À la suite de l'examen du projet de loi sur le renseignement, qui s'est achevé à l'Assemblée nationale, l'hébergeur français Altern.org a fait savoir son intention de quitter le pays dès que possible, pour ne surtout pas avoir à installer les fameuses "boîtes noires" dont la mission sera de détecter les comportements suspects par des algorithmes. Maintenant, c'est au tour du service Eu.org de faire ses valises.

Dans un message publié vendredi, l'association déclare qu'elle "procèdera au déménagement de tous ses serveurs de noms hors de France" du fait de l'inaction de la représentation nationale face à la mise en place d'une "surveillance légale systématique du trafic Internet par les services de renseignement français, dans des conditions d'opacité complète, sous la seule responsabilité de l'exécutif, sans contre-pouvoir".

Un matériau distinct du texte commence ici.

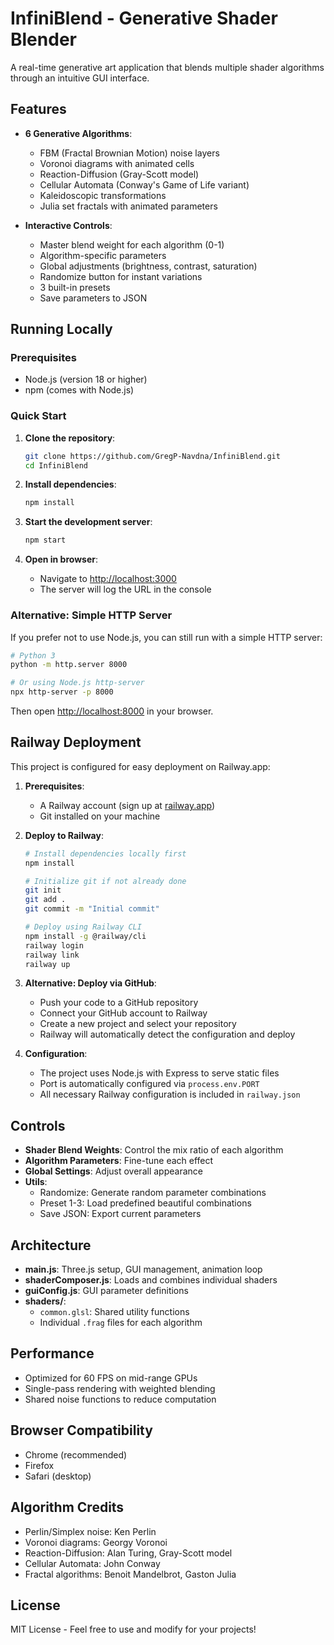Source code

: # InfiniBlend - Generative Shader Blender

A real-time generative art application that blends multiple shader algorithms through an intuitive GUI interface.


## Features

- **6 Generative Algorithms**:
  - FBM (Fractal Brownian Motion) noise layers
  - Voronoi diagrams with animated cells
  - Reaction-Diffusion (Gray-Scott model)
  - Cellular Automata (Conway's Game of Life variant)
  - Kaleidoscopic transformations
  - Julia set fractals with animated parameters

- **Interactive Controls**:
  - Master blend weight for each algorithm (0-1)
  - Algorithm-specific parameters
  - Global adjustments (brightness, contrast, saturation)
  - Randomize button for instant variations
  - 3 built-in presets
  - Save parameters to JSON


## Running Locally

### Prerequisites

- Node.js (version 18 or higher)
- npm (comes with Node.js)


### Quick Start

1. **Clone the repository**:

   ```bash
   git clone https://github.com/GregP-Navdna/InfiniBlend.git
   cd InfiniBlend
   ```

2. **Install dependencies**:

   ```bash
   npm install
   ```

3. **Start the development server**:

   ```bash
   npm start
   ```

4. **Open in browser**:
   - Navigate to [http://localhost:3000](http://localhost:3000)
   - The server will log the URL in the console


### Alternative: Simple HTTP Server

If you prefer not to use Node.js, you can still run with a simple HTTP server:

```bash
# Python 3
python -m http.server 8000

# Or using Node.js http-server
npx http-server -p 8000
```

Then open [http://localhost:8000](http://localhost:8000) in your browser.


## Railway Deployment

This project is configured for easy deployment on Railway.app:

1. **Prerequisites**:
   - A Railway account (sign up at [railway.app](https://railway.app))
   - Git installed on your machine

2. **Deploy to Railway**:

   ```bash
   # Install dependencies locally first
   npm install
   
   # Initialize git if not already done
   git init
   git add .
   git commit -m "Initial commit"
   
   # Deploy using Railway CLI
   npm install -g @railway/cli
   railway login
   railway link
   railway up
   ```

3. **Alternative: Deploy via GitHub**:
   - Push your code to a GitHub repository
   - Connect your GitHub account to Railway
   - Create a new project and select your repository
   - Railway will automatically detect the configuration and deploy

4. **Configuration**:
   - The project uses Node.js with Express to serve static files
   - Port is automatically configured via `process.env.PORT`
   - All necessary Railway configuration is included in `railway.json`


## Controls

- **Shader Blend Weights**: Control the mix ratio of each algorithm
- **Algorithm Parameters**: Fine-tune each effect
- **Global Settings**: Adjust overall appearance
- **Utils**:
  - Randomize: Generate random parameter combinations
  - Preset 1-3: Load predefined beautiful combinations
  - Save JSON: Export current parameters


## Architecture

- **main.js**: Three.js setup, GUI management, animation loop
- **shaderComposer.js**: Loads and combines individual shaders
- **guiConfig.js**: GUI parameter definitions
- **shaders/**:
  - `common.glsl`: Shared utility functions
  - Individual `.frag` files for each algorithm


## Performance

- Optimized for 60 FPS on mid-range GPUs
- Single-pass rendering with weighted blending
- Shared noise functions to reduce computation


## Browser Compatibility

- Chrome (recommended)
- Firefox
- Safari (desktop)


## Algorithm Credits

- Perlin/Simplex noise: Ken Perlin
- Voronoi diagrams: Georgy Voronoi
- Reaction-Diffusion: Alan Turing, Gray-Scott model
- Cellular Automata: John Conway
- Fractal algorithms: Benoit Mandelbrot, Gaston Julia


## License

MIT License - Feel free to use and modify for your projects!
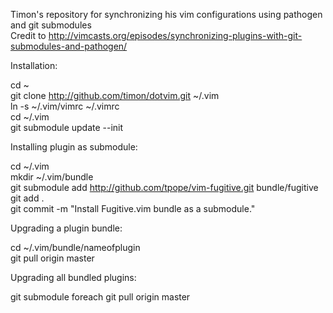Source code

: Timon's repository for synchronizing his vim configurations using pathogen and git submodules   
Credit to http://vimcasts.org/episodes/synchronizing-plugins-with-git-submodules-and-pathogen/

Installation:

cd ~  
git clone http://github.com/timon/dotvim.git ~/.vim  
ln -s ~/.vim/vimrc ~/.vimrc  
cd ~/.vim  
git submodule update --init  

Installing plugin as submodule:  

cd ~/.vim  
mkdir ~/.vim/bundle  
git submodule add http://github.com/tpope/vim-fugitive.git bundle/fugitive  
git add .  
git commit -m "Install Fugitive.vim bundle as a submodule."  

Upgrading a plugin bundle:                    
                                              
cd ~/.vim/bundle/nameofplugin                 
git pull origin master                        
                                              
Upgrading all bundled plugins:                
                                              
git submodule foreach git pull origin master  

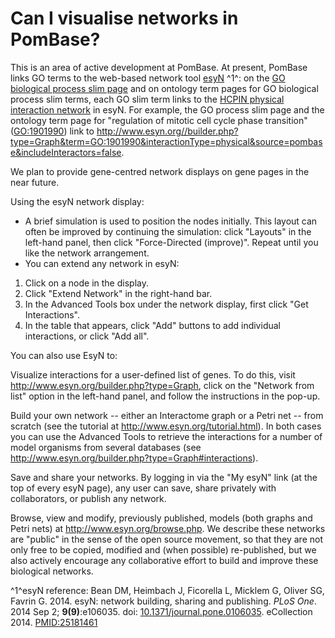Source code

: # Can I visualise networks in PomBase?
<!-- pombase_categories: Tools and resources -->

This is an area of active development at PomBase. At present, PomBase
links GO terms to the web-based network tool
[esyN](http://www.esyn.org/) ^1^: on the 
[GO biological process slim page](/browse-curation/fission-yeast-go-slim-terms) and on
ontology term pages for GO biological process slim terms, each GO slim
term links to the [HCPIN physical interaction network](/documentation/high-confidence-physical-interaction-network)
in esyN. For example, the GO process slim page and the ontology term page for
"regulation of mitotic cell cycle phase transition" ([GO:1901990](/term/GO:1901990)) link to
<http://www.esyn.org//builder.php?type=Graph&term=GO:1901990&interactionType=physical&source=pombase&includeInteractors=false>.

We plan to provide gene-centred network displays on gene pages in the near future.

<!--
On gene pages, we have links to gene-specific interaction networks in
esyN in the table headers of the Interactions sections:

-   The Genetic Interactions section links to all interactions centred
    on the gene and curated in BioGRID
-   The Physical interactions section has links to two datasets:
    -   All physical interactions curated in BioGRID for the gene
    -   Interactions for the gene in the PomBase [High Confidence         Physical Interaction Network         (HCPIN)](/documentation/high-confidence-physical-interaction-network) 

For example, the Genetic Interactions header for cdc2 links to
<http://www.esyn.org/builder.php?type=Graph&query=SPBC11B10.09&organism=4896&interactionType=genetic&source=biogrid>

-->

Using the esyN network display:

-   A brief simulation is used to position the nodes initially. This
    layout can often be improved by continuing the simulation: click
    "Layouts" in the left-hand panel, then click "Force-Directed
    (improve)". Repeat until you like the network arrangement.
-   You can extend any network in esyN:
 1.  Click on a node in the display.
 2.  Click "Extend Network" in the right-hand bar.
 3.  In the Advanced Tools box under the network display, first click
     "Get Interactions".
 4.  In the table that appears, click "Add" buttons to add individual
     interactions, or click "Add all".

You can also use EsyN to:

Visualize interactions for a user-defined list of genes. To do this,
visit <http://www.esyn.org/builder.php?type=Graph>, click on the "Network from
list" option in the left-hand panel, and follow the instructions in the
pop-up.

Build your own network -- either an Interactome graph or a Petri net --
from scratch (see the tutorial at <http://www.esyn.org/tutorial.html>).
In both cases you can use the Advanced Tools to retrieve the
interactions for a number of model organisms from several databases (see
<http://www.esyn.org/builder.php?type=Graph#interactions>).

Save and share your networks. By logging in via the "My esyN" link (at
the top of every esyN page), any user can save, share privately with
collaborators, or publish any network.

Browse, view and modify, previously published, models (both graphs and
Petri nets) at <http://www.esyn.org/browse.php>. We describe these
networks are "public" in the sense of the open source movement, so that
they are not only free to be copied, modified and (when possible)
re-published, but we also actively encourage any collaborative effort to
build and improve these biological networks.

^1^esyN reference: Bean DM, Heimbach J, Ficorella L,
Micklem G, Oliver SG, Favrin G. 2014. esyN: network building, sharing
and publishing. *PLoS One*. 2014 Sep 2; **9(9)**:e106035. doi:
[10.1371/journal.pone.0106035](http://dx.doi.org/10.1371/journal.pone.0106035).
eCollection 2014.
[PMID:25181461](http://www.ncbi.nlm.nih.gov/pubmed/?term=25181461) 

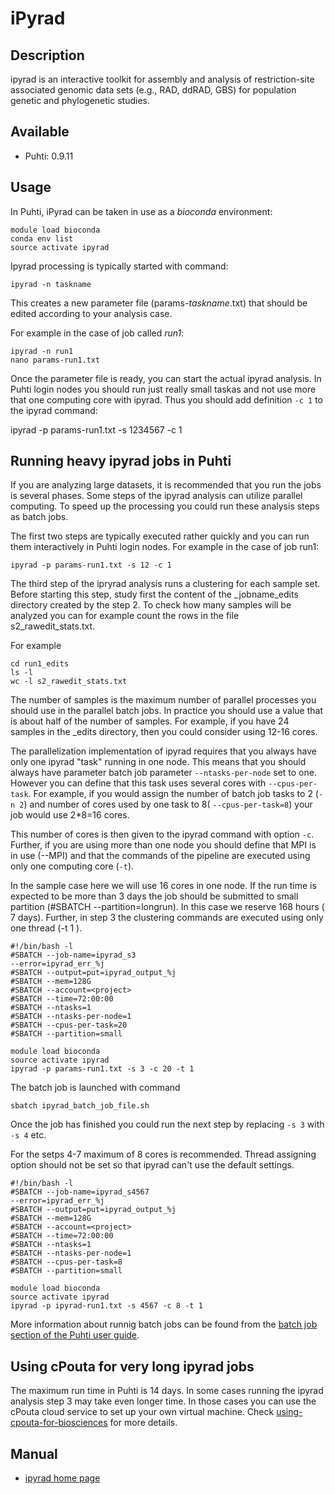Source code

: # iPyrad

## Description

ipyrad is an interactive toolkit for assembly and analysis of restriction-site associated genomic data sets (e.g., RAD, ddRAD, GBS) for population genetic and phylogenetic studies.



## Available

-   Puhti:  0.9.11



## Usage

In Puhti, iPyrad can be taken in use as a _bioconda_ environment:

```text
module load bioconda
conda env list
source activate ipyrad
```

Ipyrad processing is typically started with command:
```text
ipyrad -n taskname
```

This creates a new parameter file (params-_taskname_.txt) that should be edited according to your analysis case.

For example in the case of job called _run1_:

```text
ipyrad -n run1
nano params-run1.txt
```

Once the parameter file is ready, you can start the actual ipyrad analysis. In Puhti login nodes you should run just really small taskas and not use more that one computing core with ipyrad. Thus you should add definition `-c 1` to the ipyrad command:

ipyrad -p params-run1.txt -s 1234567 -c 1

## Running heavy ipyrad jobs in Puhti

If you are analyzing large datasets, it is recommended that you run the jobs is several phases. Some steps of the ipyrad analysis can utilize parallel computing. To speed up the processing you could run these analysis steps as batch jobs.

The first two steps are typically executed rather quickly and you can run them interactively in Puhti login nodes. For example in the case of job run1:
```text
ipyrad -p params-run1.txt -s 12 -c 1
```

The third step of the ipryrad analysis runs a clustering for each sample set. Before starting this step, study first the content of the _jobname_edits directory created by the step 2. To check how many samples will be analyzed you can for example count the rows in the file s2_rawedit_stats.txt.

For example
```text
cd run1_edits
ls -l
wc -l s2_rawedit_stats.txt
```
The number of samples is the maximum number of parallel processes you should use in the parallel batch jobs. In practice you should use a value that is about half of the number of samples. For example, if you have 24 samples in the _edits directory, then you could consider using 12-16 cores.

The parallelization implementation of ipyrad requires that you always have only one ipyrad "task" running in one node. This means that you should always have parameter batch job parameter `--ntasks-per-node` set to one. However you can define that this task uses several cores with `--cpus-per-task`. For example, if you would assign the number of batch job tasks to 2 (`-n 2`) and number of cores used by one task to 8( `--cpus-per-task=8`) your job would use 2*8=16 cores. 

This number of cores is then given to the ipyrad command with option `-c`. Further, if you are using more than one node you should define that MPI is in use (--MPI) and that the commands of the pipeline are executed using only one computing core (`-t`).

In the sample case here we will use 16 cores in one node. If the run time is expected to be more than 3 days the job should be submitted to small partition (#SBATCH --partition=longrun). In this case we reserve 168 hours ( 7 days). Further, in step 3 the clustering commands are executed using only one thread (-t 1 ).
```text
#!/bin/bash -l
#SBATCH --job-name=ipyrad_s3
--error=ipyrad_err_%j
#SBATCH --output=put=ipyrad_output_%j
#SBATCH --mem=128G
#SBATCH --account=<project>
#SBATCH --time=72:00:00
#SBATCH --ntasks=1
#SBATCH --ntasks-per-node=1
#SBATCH --cpus-per-task=20
#SBATCH --partition=small

module load bioconda
source activate ipyrad
ipyrad -p params-run1.txt -s 3 -c 20 -t 1 
```


The batch job is launched with command
```
sbatch ipyrad_batch_job_file.sh
```
Once the job has finished you could run the next step by replacing `-s 3` with `-s 4` etc.

For the setps 4-7 maximum of 8 cores is recommended. Thread assigning option should not be set so that ipyrad can't use the default settings.

```text
#!/bin/bash -l
#SBATCH --job-name=ipyrad_s4567
--error=ipyrad_err_%j
#SBATCH --output=put=ipyrad_output_%j
#SBATCH --mem=128G
#SBATCH --account=<project>
#SBATCH --time=72:00:00
#SBATCH --ntasks=1
#SBATCH --ntasks-per-node=1
#SBATCH --cpus-per-task=8
#SBATCH --partition=small

module load bioconda
source activate ipyrad
ipyrad -p ipyrad-run1.txt -s 4567 -c 8 -t 1 
```

More information about runnig batch jobs can be found from the [batch job section of the Puhti user guide](https://docs.csc.fi/#computing/running/getting-started/).

## Using cPouta for very long ipyrad jobs

The maximum run time in Puhti is 14 days. In some cases running the ipyrad analysis step 3 may take even longer time. In those cases you can use the cPouta cloud service to set up your own virtual machine. Check [using-cpouta-for-biosciences](https://research.csc.fi/using-cpouta-for-biosciences) for more details.



## Manual

*   [ipyrad home page](https://ipyrad.readthedocs.io/)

Eu.org n'a pas encore décidé le pays qui accueillera ses serveurs, mais il devrait s'agir d'un État européen. Quoiqu'il en soit, l'association tient a mettre ses actes en conformité avec ses paroles. "Eu.org ne peut moralement laisser en toute connaissance de cause le trafic de ses utilisateurs […] et, par ricochet, le trafic d'accès de leurs propres utilisateurs, exposé à de telles écoutes".

La position affichée par Altern.org et Eu.org tranche en tout cas avec celle affichée par les hébergeurs de plus grande envergure, qui ont brandi pendant un temps la menace d'un exil à l'étranger sans pour autant oser la mettre à exécution, estimant que le gouvernement a donné des garanties quant à l'utilisation des boîtes noires.